En 2011, les éleveurs rejoignent le cercle des professionnels pénalisés, quand un arrêté instaure des contrôles sur les bovins. Les carcasses, testées à l’abattoir, sont saisies en cas de contamination au chlordécone, « et les cas sont nombreux », signale Philippe Rotin, l’un des administrateurs de l’Union des producteurs agricoles de la Guadeloupe (UPG, affiliée à la Confédération paysanne). « Pour autant, les mesures de soutien, accessibles sous condition, n’ont bénéficié qu’à très peu d’agriculteurs alors qu’ils ignorent souvent que leurs pâturages ont été pollués. » Les volontaires peuvent être accompagnés s’ils optent pour une reconversion. En Guadeloupe, une centaine de demandes ont été déposées, mais « aucune n’a abouti à notre connaissance, indique Philippe Rotin. Et puis se relancer n’a rien d’évident quand on a planté de l’igname pendant vingt ans… » La pêche maritime est l’ultime secteur d’activité antillais touché par la vague des arrêtés « chlordécone ». De proche en proche, la molécule a fini par contaminer la chaîne alimentaire marine. En Martinique, la pêche à la langouste est interdite sur presque toute la côte orientale depuis décembre dernier. « La moitié des mille pêcheurs est touchée, et une centaine d’entre eux sont totalement bloqués, dans l’incapacité de se déplacer vers des zones autorisées », relève Olivier Marie-Reine, président du Comité régional de pêches maritimes et des élevages marins de Martinique (CRPMEM). En décembre dernier, les artisans ont bloqué le port de Fort-de-France pendant quinze jours. Même plainte en Guadeloupe. « Pour travailler, il faut se rendre jusqu’aux îles des Saintes ou de Marie-Galante, à condition d’avoir un moteur adapté, témoigne Jean-Pierre Maurice, pêcheur à Sainte-Marie. Les conflits se multiplient avec les bateaux locaux, et on dépense trois fois plus de fioul… »

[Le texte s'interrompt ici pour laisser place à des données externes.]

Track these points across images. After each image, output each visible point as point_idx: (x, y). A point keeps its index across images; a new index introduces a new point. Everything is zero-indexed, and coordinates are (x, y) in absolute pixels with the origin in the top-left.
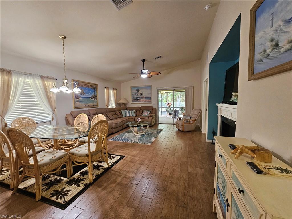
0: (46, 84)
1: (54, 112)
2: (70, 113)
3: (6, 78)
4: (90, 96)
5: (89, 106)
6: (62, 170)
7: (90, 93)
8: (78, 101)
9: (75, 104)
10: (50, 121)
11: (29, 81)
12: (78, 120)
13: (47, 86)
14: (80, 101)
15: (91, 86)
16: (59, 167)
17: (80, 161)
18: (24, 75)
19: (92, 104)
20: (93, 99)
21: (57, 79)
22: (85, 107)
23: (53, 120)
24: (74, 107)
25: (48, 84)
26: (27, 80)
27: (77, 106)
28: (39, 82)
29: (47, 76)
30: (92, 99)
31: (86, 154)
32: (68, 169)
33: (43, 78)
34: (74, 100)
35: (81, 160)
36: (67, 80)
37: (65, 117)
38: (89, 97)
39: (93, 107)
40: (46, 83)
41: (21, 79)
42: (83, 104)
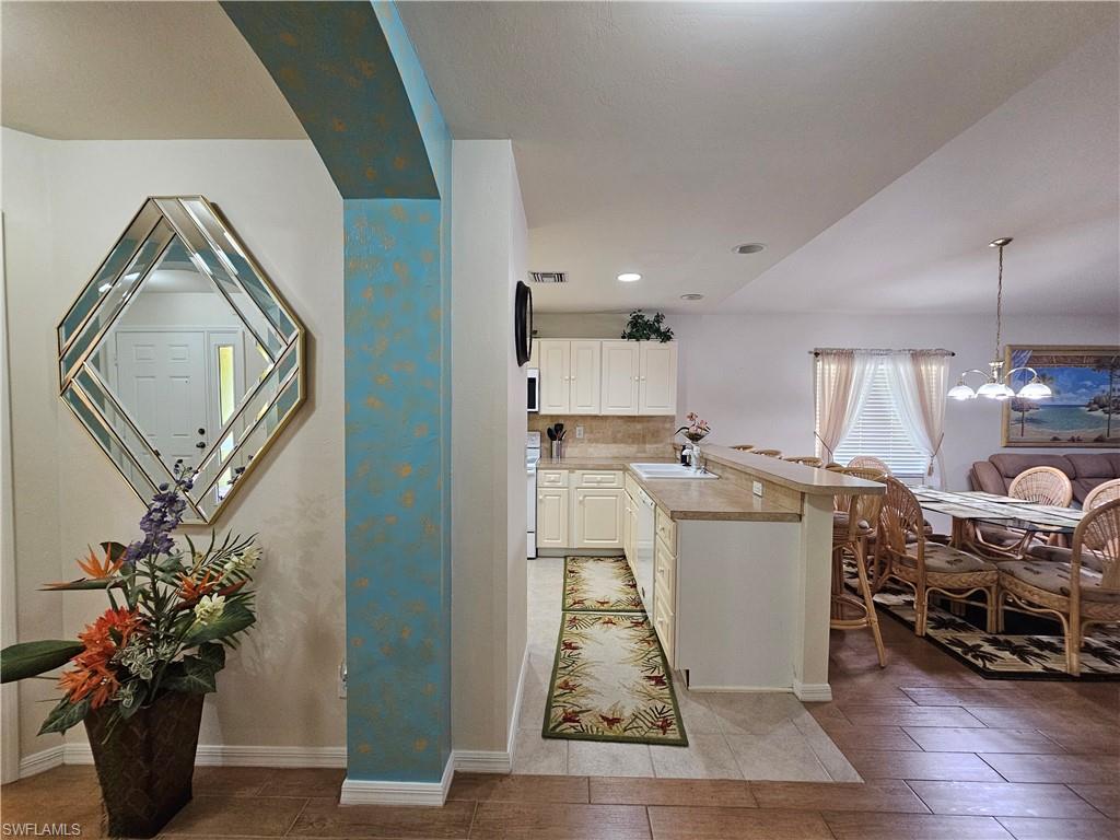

Une indemnité, qui pourra atteindre 15 000 euros par personne, a été sollicitée par 142 marins-pêcheurs guadeloupéens. Avant même l’examen des dossiers, elle est déjà en partie évaporée en raison du préjudice accumulé. L’offre magique de la reconversion leur a également été proposée. Mais il leur faudrait aligner 25 % des coûts. « Moi, je veux être pilote de ligne !, s’esclaffe Rémi Borgia, qui s’autorise la dérision. En fait, à 54 ans, je mise sur une retraite anticipée. Quand on sait que même les super-diplômés pointent au chômage… » Le problème, ce sont les jeunes, souffle Luc Bergopson désignant son fils. « Il étudie le métier, mais je le pousse vers la marine marchande. Je ne le vois pas prendre ma relève. Nous sommes la dernière génération de pêcheurs côtiers. »

[^2]: Études Karuprostate (2010) et Ti-Moun (2012).